:: Task data ::

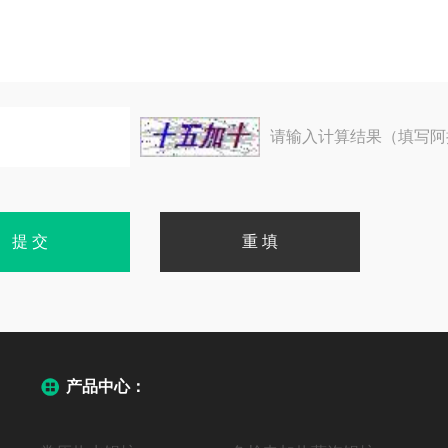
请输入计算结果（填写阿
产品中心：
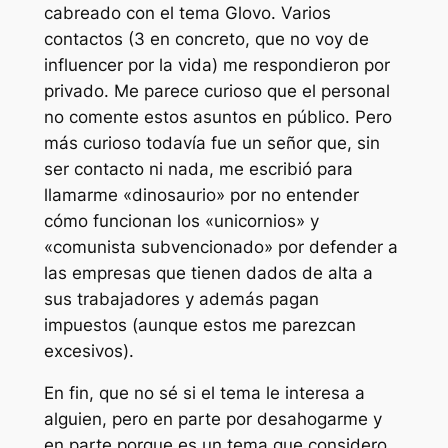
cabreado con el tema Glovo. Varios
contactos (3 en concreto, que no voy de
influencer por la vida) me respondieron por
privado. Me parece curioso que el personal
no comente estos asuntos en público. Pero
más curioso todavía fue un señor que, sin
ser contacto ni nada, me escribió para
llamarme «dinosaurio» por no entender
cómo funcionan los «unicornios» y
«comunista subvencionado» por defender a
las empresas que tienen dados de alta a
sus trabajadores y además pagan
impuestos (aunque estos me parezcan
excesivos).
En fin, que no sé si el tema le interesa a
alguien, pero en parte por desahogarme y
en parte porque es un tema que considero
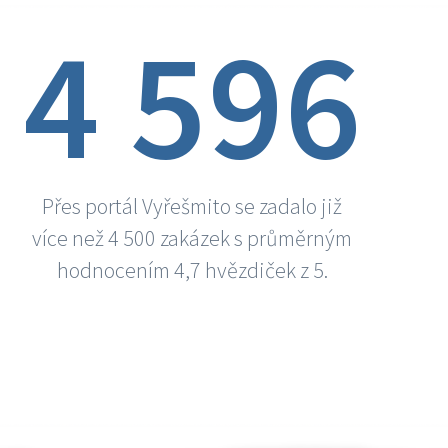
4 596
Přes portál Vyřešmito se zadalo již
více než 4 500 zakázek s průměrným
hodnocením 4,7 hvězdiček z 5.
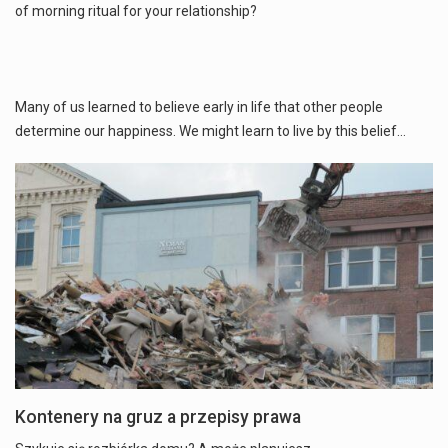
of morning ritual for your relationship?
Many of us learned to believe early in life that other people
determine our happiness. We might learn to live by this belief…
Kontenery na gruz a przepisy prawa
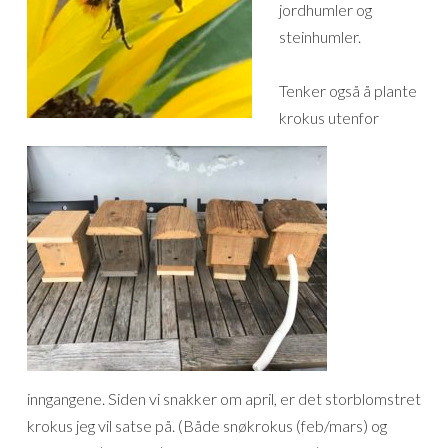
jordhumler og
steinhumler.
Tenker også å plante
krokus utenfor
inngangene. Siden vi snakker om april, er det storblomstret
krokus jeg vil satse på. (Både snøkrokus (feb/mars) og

:: Written task ::
The answer must consist solely of the lines from the first line of the data through the line containing "excesivos).", inclusive, reproduced exactly and without pictures.

:: Exercise answer ::
请输入计算结果（填写阿
产品中心：
cabreado con el tema Glovo. Varios
contactos (3 en concreto, que no voy de
influencer por la vida) me respondieron por
privado. Me parece curioso que el personal
no comente estos asuntos en público. Pero
más curioso todavía fue un señor que, sin
ser contacto ni nada, me escribió para
llamarme «dinosaurio» por no entender
cómo funcionan los «unicornios» y
«comunista subvencionado» por defender a
las empresas que tienen dados de alta a
sus trabajadores y además pagan
impuestos (aunque estos me parezcan
excesivos).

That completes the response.